§ **Instructions to follow**
Repeat precisely the span of lines below that opens with the line containing "vfov_deg: 37.7" and closes with the line containing "focal_mm: 35", both included.

[[ Source records open ]]

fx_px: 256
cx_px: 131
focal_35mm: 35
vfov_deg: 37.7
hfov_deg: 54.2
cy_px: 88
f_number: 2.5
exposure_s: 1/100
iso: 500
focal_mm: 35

[[ Source records closed ]]
[[ Source records open ]]

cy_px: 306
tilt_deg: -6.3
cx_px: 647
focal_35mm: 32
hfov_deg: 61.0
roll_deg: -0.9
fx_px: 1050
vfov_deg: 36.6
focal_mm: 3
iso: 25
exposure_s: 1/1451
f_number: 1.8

[[ Source records closed ]]

§ **Solution**
vfov_deg: 37.7
hfov_deg: 54.2
cy_px: 88
f_number: 2.5
exposure_s: 1/100
iso: 500
focal_mm: 35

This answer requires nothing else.